Au-delà de son caractère parfois ridicule, ce ballet diplomatique a eu des effets importants sur la nature et la qualité de nos rapports avec la France. D'abord, le fait que, pendant des décennies, ces rapports ont été monopolisés par les souverainistes, les «amis du Québec» étaient invariablement les politiciens français sympathiques à la souveraineté, et reflétaient donc très imparfaitement la réalité québécoise. Ensuite, cela a mis le Québec en quête d'appui et de sympathie, et donc en demande, dans une situation de dépendance face à son partenaire français. Enfin, cela a conféré une importance déraisonnable aux enjeux politiques au détriment des autres dossiers qui auraient pu être le ciment des relations.
C'est ça qui risque de changer. Louise Beaudoin, ancienne ministre péquiste des Relations internationales, au coeur de ces relations franco-québécoise, y voit l'influence de Paul Desmarais et sa famille, proche du président Sarkozy.
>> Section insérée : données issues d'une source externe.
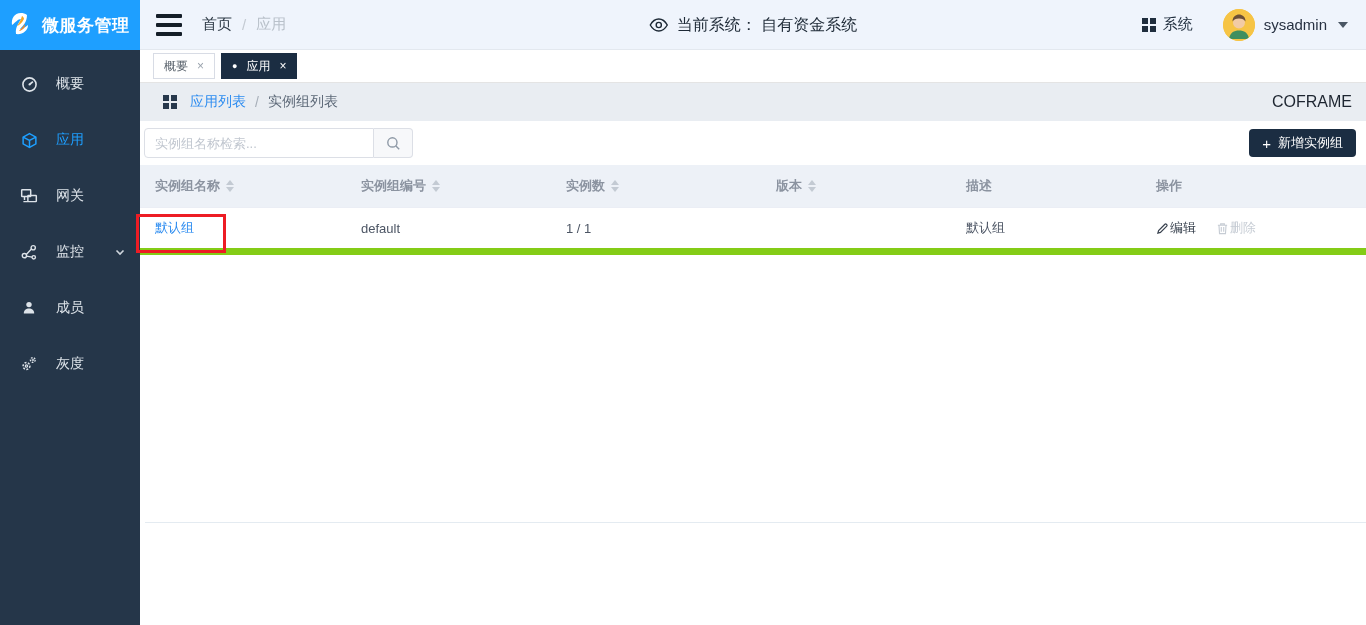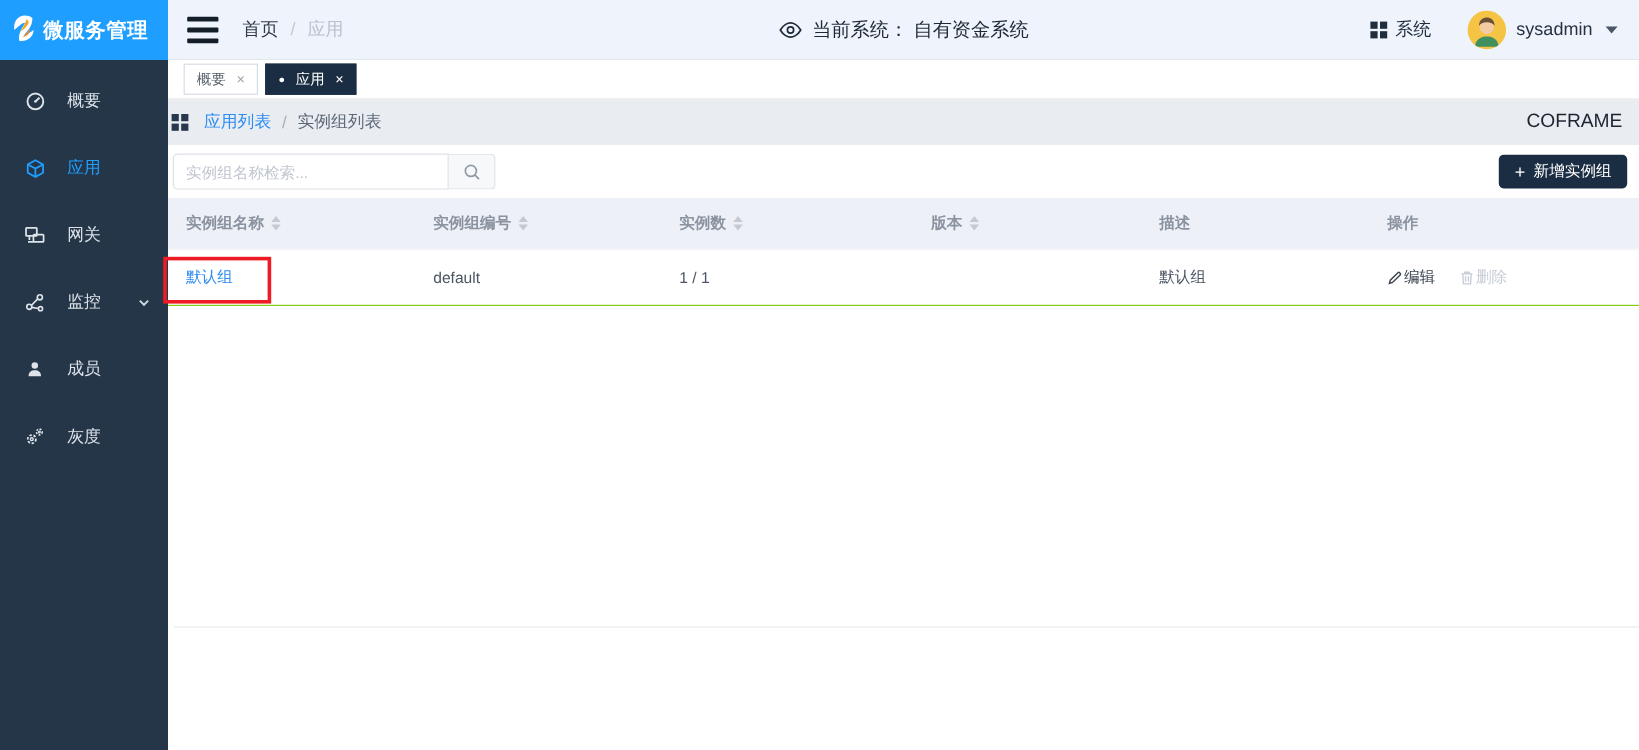--- a/index.html
+++ b/index.html
@@ -8,7 +8,7 @@
 
   
   .sidebar { position:absolute; left:0; top:0; width:140px; height:625px; background:#253649; z-index:5; }
-  .logo { height:50px; background:#1e9fff; display:flex; align-items:center; padding:0 8px 0 6px; }
+  .logo { height:50px; background:#1e9fff; display:flex; align-items:center; padding:0 8px 0 6px; gap:6px; }
   .logo-title { color:#fff; font-size:17px; font-weight:bold; letter-spacing:.5px; white-space:nowrap; }
   .nav { padding-top:6px; }
   .nav-item { height:56px; display:flex; align-items:center; padding:0 14px 0 20px; color:#dde3e9; font-size:14px; cursor:pointer; }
Peut-être.
Mais il faut noter que le virage annoncé de la politique française n'est pas nouveau. Les appuis à la cause souverainiste se sont faits beaucoup plus rares, à l'exception de la sortie informe de la candidate socialiste, Ségolène Royal. On a pu noter la chaleur des rapports entre le président Chirac et le premier ministre Jean Chrétien. On a pu aussi noter la complicité que Jean Charest a pu établir avec les politiciens français.
Et il y a une raison bien simple à cela. Les analystes français peuvent lire des sondages aussi bien que nous. Si les Québécois n'ont pas appuyé la souveraineté et ne semblent pas avoir l'intention de le faire, au nom de quelle logique, en reprenant les termes de la formule, la France persisterait-elle à annoncer qu'elle les accompagnera sur un chemin qu'ils n'ont pas choisi d'emprunter?
Cela étant dit, le fait que la France abandonne sa neutralité bienveillante face au projet souverainiste ne devrait avoir aucun lien avec l'attitude qu'elle pourrait prendre face au rôle international du Québec. La place du Québec dans la francophonie, ses partenariats avec la France, ses efforts de représentation internationale s'inscrivent dans une logique d'affirmation que partagent depuis des décennies tous les politiciens de l'Assemblée nationale, indépendamment de leur option constitutionnelle.
Au premier abord, l'abandon du «ni-ni», en décrispant les rapports avec la France, risquent donc plutôt d'amener une bouffée d'air frais, qui permettra de bâtir des liens sur autre chose que des jeux politiques.